Cars have to be solid colours? I remember my father bemoaning when cars strated coming out in "kitchen colours" as he called pastels and mixed colours. It was a step to integrating cars into our lives - and it worked, in aces and spades and straights.
My friends were all disgusted when soccer mum cars started sporting racing stripes, and horrified when vehicles started sporting "designer mud splashes" painted right on them. Those cars may have looked like 20th century Barbiemobiles but they sold in huge quantity.
Now look at the kei car in the picture. It's a very cute shape, the lighting has been set up to give it a soft pink glow, and it has a logo on the door.

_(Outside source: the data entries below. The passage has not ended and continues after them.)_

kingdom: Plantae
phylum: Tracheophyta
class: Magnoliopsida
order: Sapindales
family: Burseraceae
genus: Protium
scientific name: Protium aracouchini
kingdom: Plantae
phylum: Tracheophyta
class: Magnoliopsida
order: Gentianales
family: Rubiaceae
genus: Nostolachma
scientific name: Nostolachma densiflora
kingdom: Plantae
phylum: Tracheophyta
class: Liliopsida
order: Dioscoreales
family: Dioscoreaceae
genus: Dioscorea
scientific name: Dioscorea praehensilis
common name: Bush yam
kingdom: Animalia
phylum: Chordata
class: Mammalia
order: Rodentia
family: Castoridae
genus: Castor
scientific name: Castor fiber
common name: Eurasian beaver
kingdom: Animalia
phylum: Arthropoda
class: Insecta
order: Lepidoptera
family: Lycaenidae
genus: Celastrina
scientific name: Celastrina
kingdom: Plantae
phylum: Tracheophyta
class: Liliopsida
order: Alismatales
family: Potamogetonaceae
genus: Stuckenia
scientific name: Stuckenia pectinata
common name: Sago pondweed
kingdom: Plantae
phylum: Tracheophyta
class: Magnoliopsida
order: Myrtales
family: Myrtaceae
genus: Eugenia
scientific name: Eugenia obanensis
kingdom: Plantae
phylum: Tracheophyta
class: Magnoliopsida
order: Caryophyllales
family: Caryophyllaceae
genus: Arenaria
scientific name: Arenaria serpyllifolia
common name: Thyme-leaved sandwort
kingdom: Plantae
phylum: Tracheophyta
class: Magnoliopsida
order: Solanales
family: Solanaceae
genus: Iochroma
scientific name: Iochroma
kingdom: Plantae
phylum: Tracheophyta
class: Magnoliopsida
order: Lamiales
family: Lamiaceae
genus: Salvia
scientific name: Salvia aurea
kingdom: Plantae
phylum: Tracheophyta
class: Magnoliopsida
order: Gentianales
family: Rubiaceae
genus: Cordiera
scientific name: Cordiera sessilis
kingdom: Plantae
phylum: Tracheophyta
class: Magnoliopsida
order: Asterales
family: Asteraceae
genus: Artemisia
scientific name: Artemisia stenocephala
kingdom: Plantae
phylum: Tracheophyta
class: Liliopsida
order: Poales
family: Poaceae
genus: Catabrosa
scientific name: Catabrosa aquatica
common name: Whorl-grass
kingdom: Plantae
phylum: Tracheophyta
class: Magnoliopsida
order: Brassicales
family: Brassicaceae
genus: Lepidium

All it needs is a Hello Kitty face and flower on the doors, and I don't care if it has a range of 80km, a top speed of 80kph, and runs on pickled bee farts - I'd fall for the cute toy factor, and a toy price to match.
So come on car manufacturers - you want to penetrate the market with environment-friendly small cars, take a leaf out of the book of the Masters Of Cute and start inking deals with Sanrio and Mattel, The Wiggles, Nickelodeon, and all the other sources of cute and appealing, get their design input, and their icons on the panels.
The problem with marketing EVs and ZEVs and PZEVs (Electric Vehicles and Zero Emission Vehicles and Practically Zero Emission Vehicles) is that you can't compete with the evil large vehicles on the basis of being "impressive performers" or "power and speed to match the imposing looks" - that's like cartoons advertising themselves, like encyclopedias, as "a source of knowledge and learning your family will treasure for generations."
Advertise the cars with cute ads - the Honda Jazz series is a good start - a light-hearted touch, make sure their cute factor outweighs the fact that they will only cost a few cents to recharge, and emphasise the fun factor. These aren't terrain-conquering, fire-breathing, slide-drifting, competition impressing vehicles, these are a simple and cheap and fun way to get to work, to get the shopping , and to drop the kids to school and appointments.
Also - no showrooms. You're making these cars as a cheap and plentiful source of transport - right? Warehouse them, put a dozen models in different paint jobs in supermarket plazas with sign-up booths and home delivery the same day, build on-street dispensers for pick-up right there and then or for delivery to your door same day. The key is that you get the cars looking like a true commodity that way.
The two biggest reasons the 'smart' car hasn't flooded the market? They sell them at Mercedes dealerships (where I certainly don't even think to look for a cheap fun small car) and they've priced them wayy too high. And it still takes as long as a normal vehicle to register and get on-road. That's wayyyyyy too much to go through for a vehicle that's supposed to be trouble and hassle free.
And - governments wanting to score HUGE environmental points? Register small (P)(Z)EVs as scooters, i.e. at a very very low price. Make pre-registered license plates available to the manufacturers, to be attached to pre-sale vehicles and to become activated instantly on sale of the vehicle. It's included in the price of the vehicle, and if the end user wants a personalised plate they can still do so at a later stage - the important thing is that they have a vehicle right there and then, it was cheap, and it was fun to buy it.